We took some deliberate steps when rolling out and using our new literacy platforms. Here are six that we recommend to other districts that are taking a tech-driven approach to boosting literacy rates:

  1. Start training on day one. We’ve been very intentional with our literacy platform and the professional development that goes along with it. We have district elementary coaches, so anytime we have new teachers—whether it’s a beginner or someone new to Craven County—the coaches support the onboarding process. We ensure that when teachers are learning the ropes on day one, they’re also being trained to use our online literacy platform. We also do ongoing training throughout the year. We vary the training each year to ensure the teachers are not just hearing the same things over and over again.
  2. Get buy-in from district administrators and train them, too. When we initially rolled out the platform across the district, we laid out a plan that started with our administrators and included training them on it to ensure buy-in. This included assistant principals, instructional coaches, MTSS professionals and other stakeholders.
  3. Leverage the power of your data. At first, we were mostly focused on usage. Once we determined how many minutes each student should spend on the platform, we started looking at specific skills across grade levels and the district as a whole. Our schools even scoreboard their data from the literacy platforms by sharing their weekly usage of minutes or units earned. They share that information in a weekly “Staff in the Know” email. I then scoreboard that information and report it out to our superintendent’s cabinet on a quarterly basis. That way, everybody from the central office to the schools to the families sees this data.
  4. Encourage teacher collaboration. Teachers look at the results in their Professional Learning Communities (PLCs) and discuss common trends if they’re seeing certain levels where kids are struggling. They also have conversations about, “What are you doing differently instruction wise so that kids are getting these particular skills?” Most of that’s done in PLCs but some of it takes place during the afternoons. We’ve worked very closely with our vendor partner on the training, and they meet with our administrators regularly to take that data and share it with the teachers.
  5. Make it part of your district DNA. All North Carolina schools must have literacy intervention plans in place. For districts trying to get a similar initiative off the ground, it’s important to have that plan so your teachers don’t see this as just “one more thing” that they’re expected to do. To avoid this problem, we tie our literacy initiative to everything we do. It’s in our literacy intervention plan, which ties to scoreboarding that information weekly at the school and district levels. It’s part of our everyday business and we monitor every aspect of the program.
  6. Reward student success. We incorporate other things in the buildings with our literacy programs. We have at least one vending machine in probably half of our 15 elementary schools and we’re using that as an incentive with our students. When students level up, they get their certificate and coins to use at the vending machine, which they love. One school has books on a cart and every Friday the principal pushes the cart from class to class while playing music and says, “All right, I’ve got these students who leveled up this week” and they get to pick out a book. We’re always encouraging students to read and we’re also rewarding them for their efforts.
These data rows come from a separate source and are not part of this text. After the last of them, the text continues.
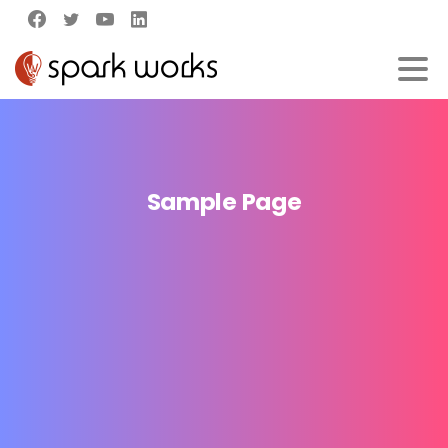
Sample
Page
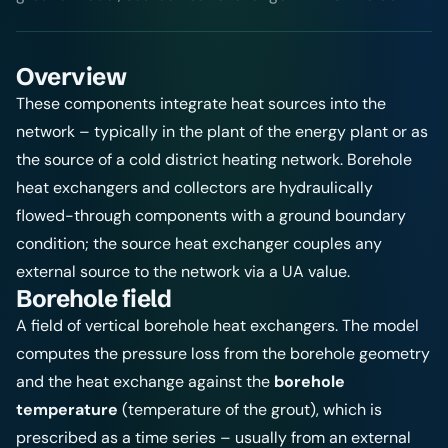
Overview
These components integrate heat sources into the
network – typically in the plant of the energy plant or as
the source of a cold district heating network. Borehole
heat exchangers and collectors are hydraulically
flowed-through components with a ground boundary
condition; the source heat exchanger couples any
external source to the network via a UA value.
Borehole field
A field of vertical borehole heat exchangers. The model
computes the pressure loss from the borehole geometry
and the heat exchange against the
borehole
temperature
(temperature of the grout), which is
prescribed as a time series – usually from an external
Seeing how far they can go

We’ve made some remarkable progress with student literacy outcomes over the last five years. Nearly 80% of our students are using the program with fidelity and according to our district’s data, 90% of students who met usage targets were reading at or above grade level last year. One of our schools boosted that number to 92%.

Our district has also made up for the learning losses that happened during the COVID years. According to a recent North Carolina Department of Instruction report, our county has returned back to its pre-COVID numbers—something not all districts can say yet. I think our literacy program played a role in making that happen. It helps us meet students “where they are” and see how far they can go.